Thursday, November 6th, 2008

Baker Overstreet: Follies at Fredericks & Freiser

August 28 – October 4, 2008
536 W 24th Street, between 10th and 11th avenues
New York City, 212 633 6555

Baker Overstreet Sequined Cyclone Sequence 2008, Acrylic and latex on canvas: 48 by 62 inches. Images courtesy of Fredericks & Freiser, New York

Baker Overstreet, Sequined Cyclone Sequence 2008, Acrylic and latex on canvas: 48 by 62 inches. Images courtesy of Fredericks & Freiser, New York

Follies, the title of Baker Overstreet’s solo painting exhibition at Fredericks & Freiser, exists somewhere between theatrical put-on and shoe gazing self-awareness.  In architecture a “folly” is an ornamental, often eccentrically designed building. An example in New York City would be Central Park’s Belvedere Castle, a fairy tale landmark of eternal childhood. “Follies” is also the name of Stephen Sondheim’s 1971 musical, itself a reference to early 20th century vaudeville revues. The thirteen paintings on view (all made in 2008) share in the multifaceted whimsy of the exhibition’s title.  Painted in glossy, starburst hues of acrylic and latex, the first distinguishing characteristic of the set is a common black or dark grey background.  This technique calls to mind the high kitsch of black velvet painting as well as the glowing, black light posters, which adorned many teenage bedrooms in the 1970s.  The dark backdrop becomes a stage set for the real “action” of the paintings—an order of tight and flashy geometric designs.

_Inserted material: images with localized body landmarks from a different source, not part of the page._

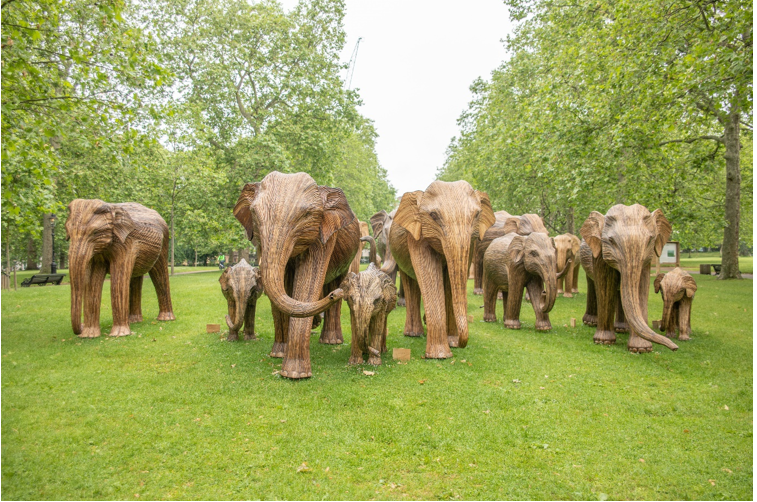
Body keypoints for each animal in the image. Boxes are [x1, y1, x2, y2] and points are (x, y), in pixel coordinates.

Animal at [65, 199, 175, 338]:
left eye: (95, 232)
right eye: (68, 232)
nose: (81, 325)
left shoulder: (126, 243)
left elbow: (118, 279)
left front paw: (119, 334)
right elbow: (92, 283)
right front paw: (89, 335)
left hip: (164, 242)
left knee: (159, 275)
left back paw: (165, 319)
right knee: (135, 279)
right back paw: (134, 320)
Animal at [233, 171, 361, 379]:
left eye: (307, 215)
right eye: (254, 213)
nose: (337, 294)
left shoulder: (323, 236)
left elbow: (307, 285)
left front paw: (294, 374)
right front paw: (278, 354)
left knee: (332, 282)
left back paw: (331, 341)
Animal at [389, 180, 495, 358]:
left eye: (476, 215)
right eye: (433, 215)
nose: (461, 343)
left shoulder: (471, 242)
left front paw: (452, 342)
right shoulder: (418, 236)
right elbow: (430, 277)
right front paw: (440, 356)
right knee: (411, 282)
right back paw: (414, 334)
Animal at [579, 204, 678, 352]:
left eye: (650, 240)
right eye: (611, 241)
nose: (675, 347)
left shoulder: (646, 262)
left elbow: (641, 290)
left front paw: (641, 348)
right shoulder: (600, 255)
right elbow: (605, 289)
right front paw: (603, 341)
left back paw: (621, 329)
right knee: (593, 285)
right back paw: (591, 322)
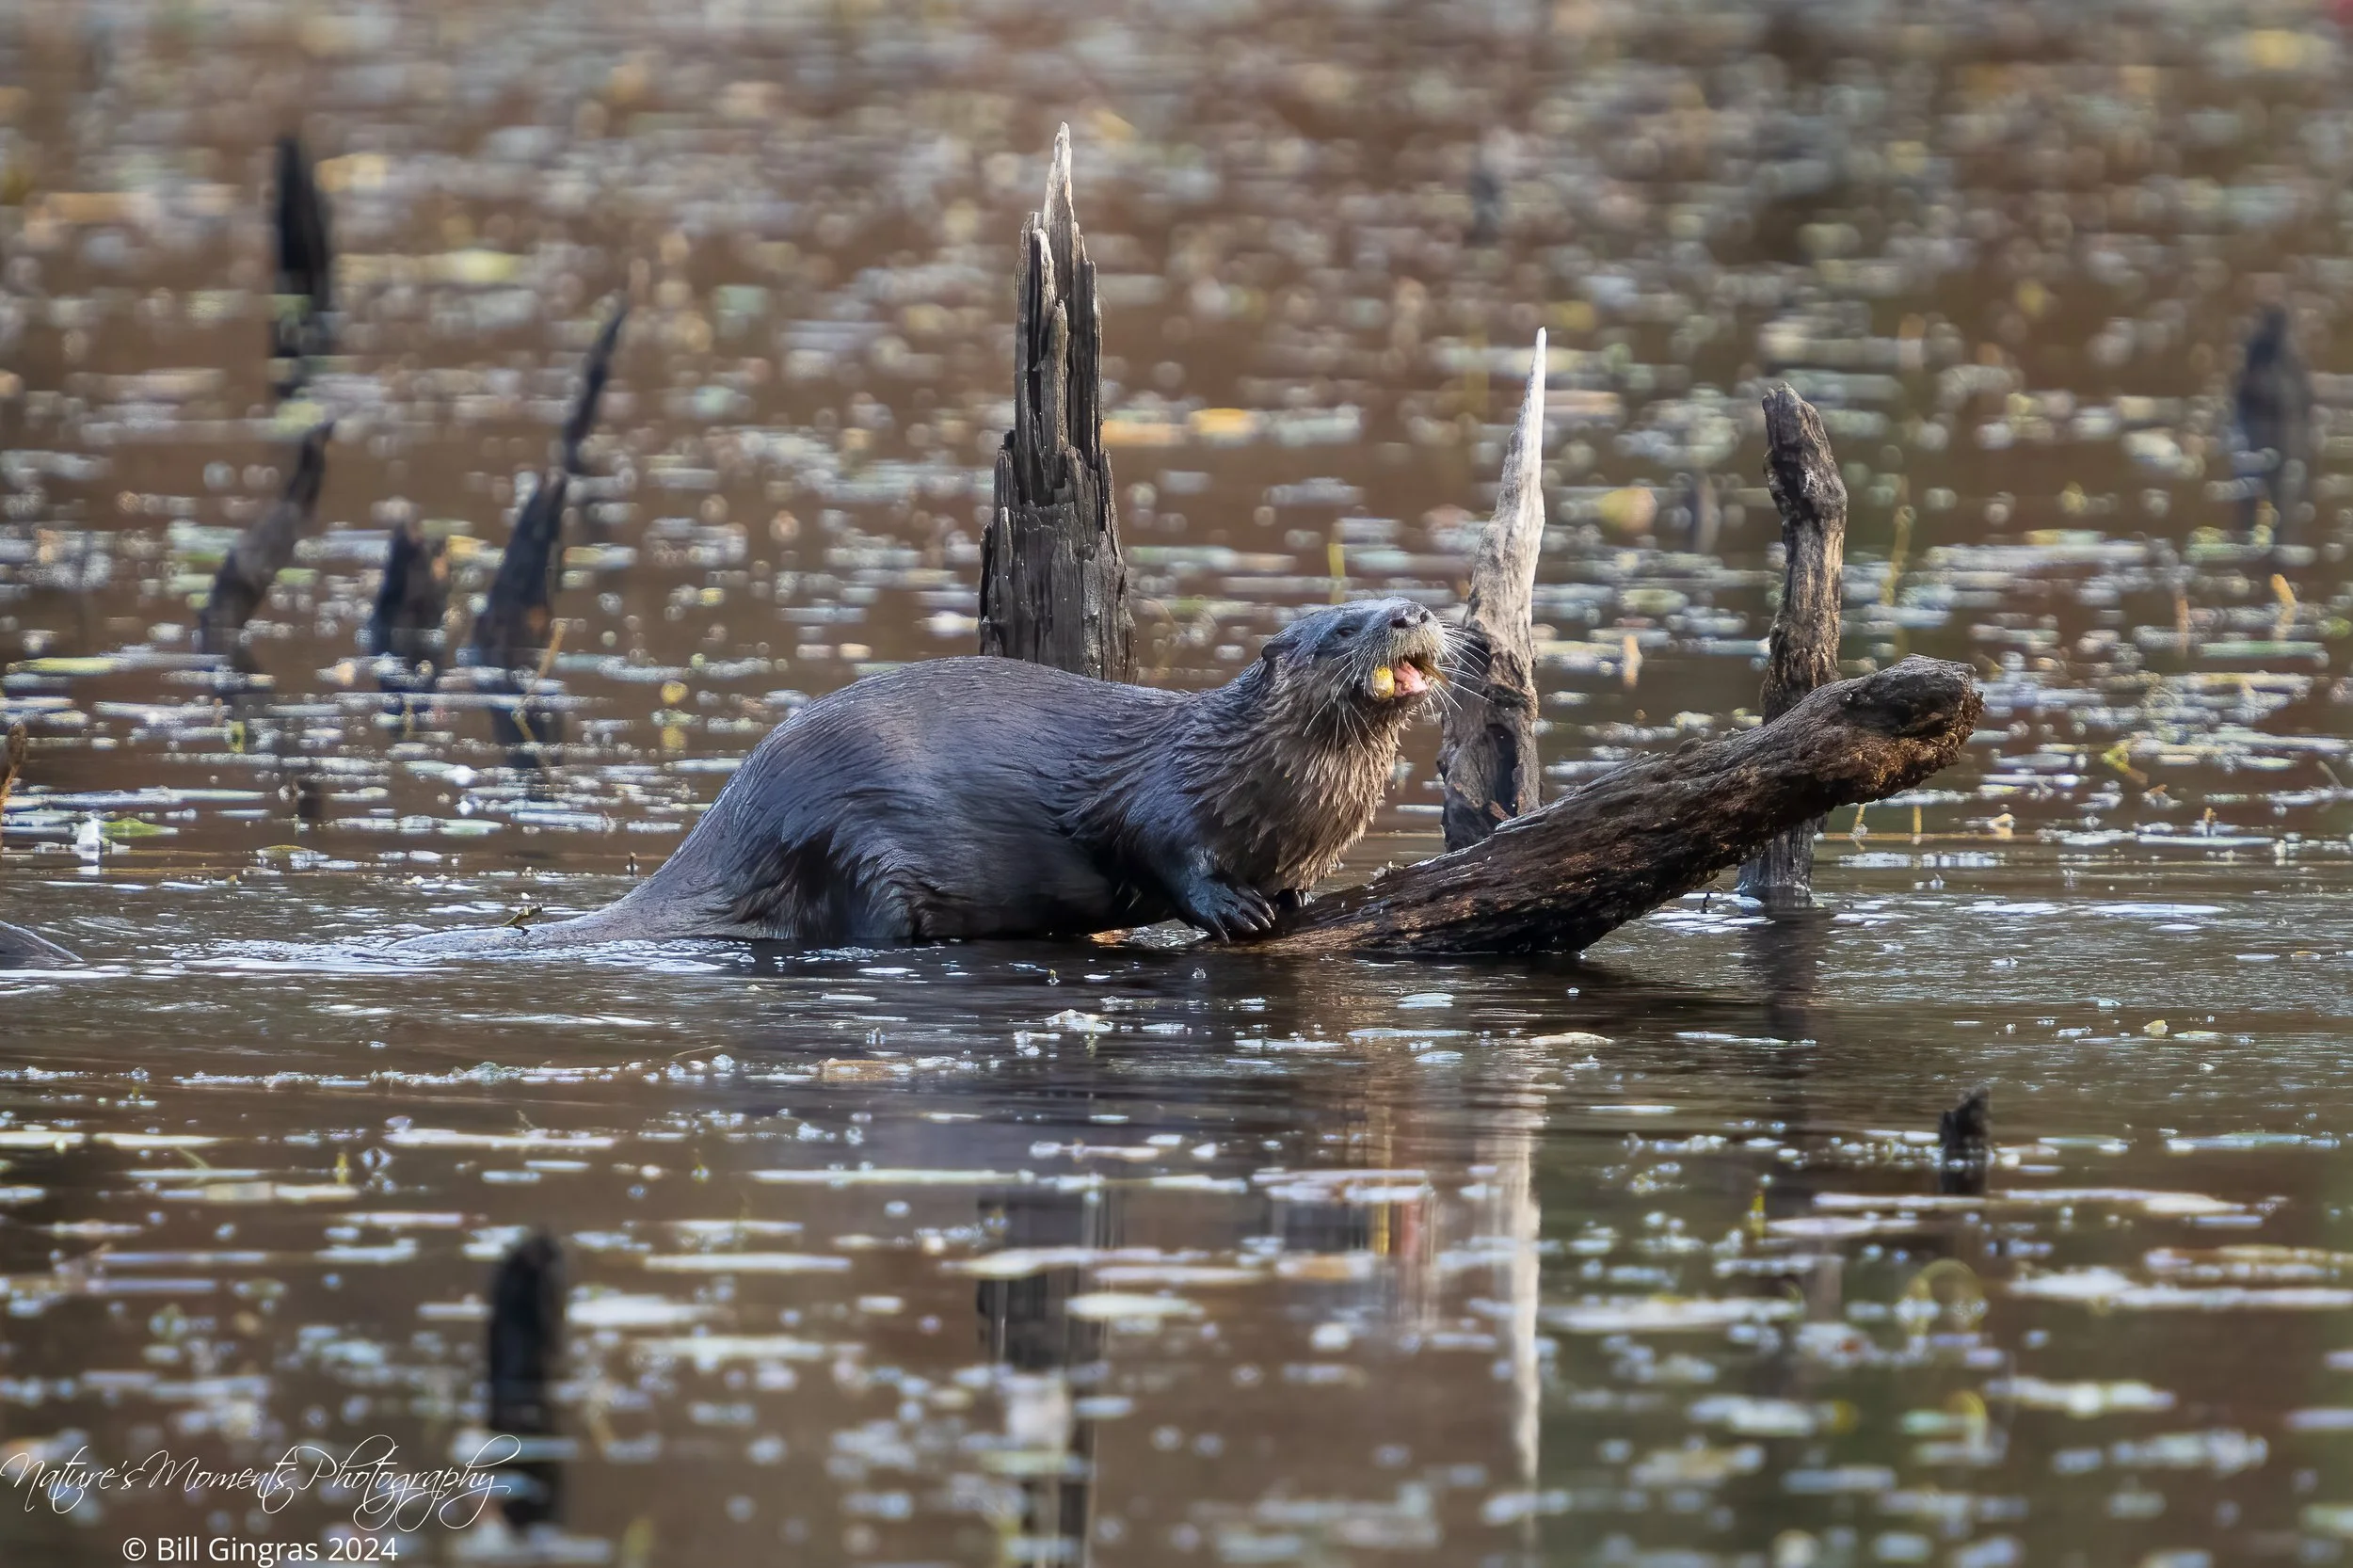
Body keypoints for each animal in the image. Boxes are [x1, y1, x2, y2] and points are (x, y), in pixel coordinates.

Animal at [389, 598, 1447, 955]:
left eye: (1407, 600)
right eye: (1342, 625)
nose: (1410, 611)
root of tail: (744, 803)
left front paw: (1289, 897)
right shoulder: (1158, 797)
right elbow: (1159, 849)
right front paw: (1231, 908)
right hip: (857, 841)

The paintings lend themselves to the idea of a multi-tiered structure, part disco dance floor and part spaceship.  The abstractions can be read as dimensional objects, with a bottom and top orientation, or as a flat pattern plane.  Sequined Cyclone Sequence appears as a requiem for the old time religion of Coney Island. Combining a psychedelic maximal impulse with the restraint of a carefully painted bodega sign advertising ice cream cones, the painting throws itself into a readable architecture of forms and signs. The Continental Bathosphere, resemble a Masonic Temple with Jetsons-era columns framing a gilded series of orbs and hints of rainbows. An unabashed decorative energy is readily visible in all of the paintings. Circles and squares are outlined or dotted with smaller circles, sometimes collapsing the painting into itself, and other times gathering the wild abstraction in by the reins to resemble a coherent form.

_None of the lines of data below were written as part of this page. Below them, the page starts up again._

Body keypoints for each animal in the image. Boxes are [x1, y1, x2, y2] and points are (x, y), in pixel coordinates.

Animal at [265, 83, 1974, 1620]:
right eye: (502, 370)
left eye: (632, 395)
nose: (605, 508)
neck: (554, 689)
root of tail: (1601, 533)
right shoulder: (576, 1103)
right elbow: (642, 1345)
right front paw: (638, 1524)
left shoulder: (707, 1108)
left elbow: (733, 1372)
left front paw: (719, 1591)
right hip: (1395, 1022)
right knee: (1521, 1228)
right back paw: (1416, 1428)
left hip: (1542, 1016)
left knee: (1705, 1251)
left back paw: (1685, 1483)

All of the paintings radiate a smooth ease of formal decisions. Hints of past layers visible beneath the surface are the only counterpunch to a solid machine that affords little room for speculation beyond its shiny and seductive design. The label of “primitive” given to Overstreet and many of his peers in contemporary abstract painting belies a highly stylized, self-conscious approach to image construction. The perfect power chord is struck between the loose design of a sign painter and the drive towards layered spectacle.  From cool to warm, neon to primary, the color combinations seem intangibly homemade and magical. In each painting’s spectrum, there is a boldness and density that bears similarity to artists such as Alfred Jensen and Tal R.

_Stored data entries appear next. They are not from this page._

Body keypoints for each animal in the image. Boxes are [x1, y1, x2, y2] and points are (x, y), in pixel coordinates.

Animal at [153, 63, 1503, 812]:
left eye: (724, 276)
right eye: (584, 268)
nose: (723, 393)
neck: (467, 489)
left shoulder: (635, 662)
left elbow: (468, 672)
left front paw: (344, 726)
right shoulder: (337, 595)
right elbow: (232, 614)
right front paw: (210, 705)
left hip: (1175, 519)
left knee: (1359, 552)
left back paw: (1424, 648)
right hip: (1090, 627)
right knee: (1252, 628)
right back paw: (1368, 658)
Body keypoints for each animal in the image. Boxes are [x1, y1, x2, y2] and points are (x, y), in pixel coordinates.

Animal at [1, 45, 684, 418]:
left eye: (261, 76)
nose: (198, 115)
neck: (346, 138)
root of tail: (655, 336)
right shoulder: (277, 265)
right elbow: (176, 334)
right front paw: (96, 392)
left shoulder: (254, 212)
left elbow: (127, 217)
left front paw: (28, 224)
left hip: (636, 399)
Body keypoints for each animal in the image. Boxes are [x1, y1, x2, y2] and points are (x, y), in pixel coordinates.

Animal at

Many of the paintings’ titles convey arche nostalgia for glamour, decadence and the iconic visuals of pinball machines. Alibaster Plaster Caster, Sizzle ’76, Ball in the Jack andTechnicolor Chromolume all resonate as personal references to the lingo of 1960s and ‘70s culture. The paintings’ high voltage energy mixed with an implacable, hand-drawn symmetry results in a vaguely sinister authority. The line “fearful symmetry,” from William Blake’s poem “The Tyger,” kept repeating in my head as I walked from painting to painting. The pop of hot colors and ruler straight lines against the blackness commands an inanimate dominance of space.  Mandala shapes and the repetition of forms lend the paintings the severity of totemic worship.  Jewel-like and complete unto itself, it is form of worship that doesn’t extend past the painting’s flat surface.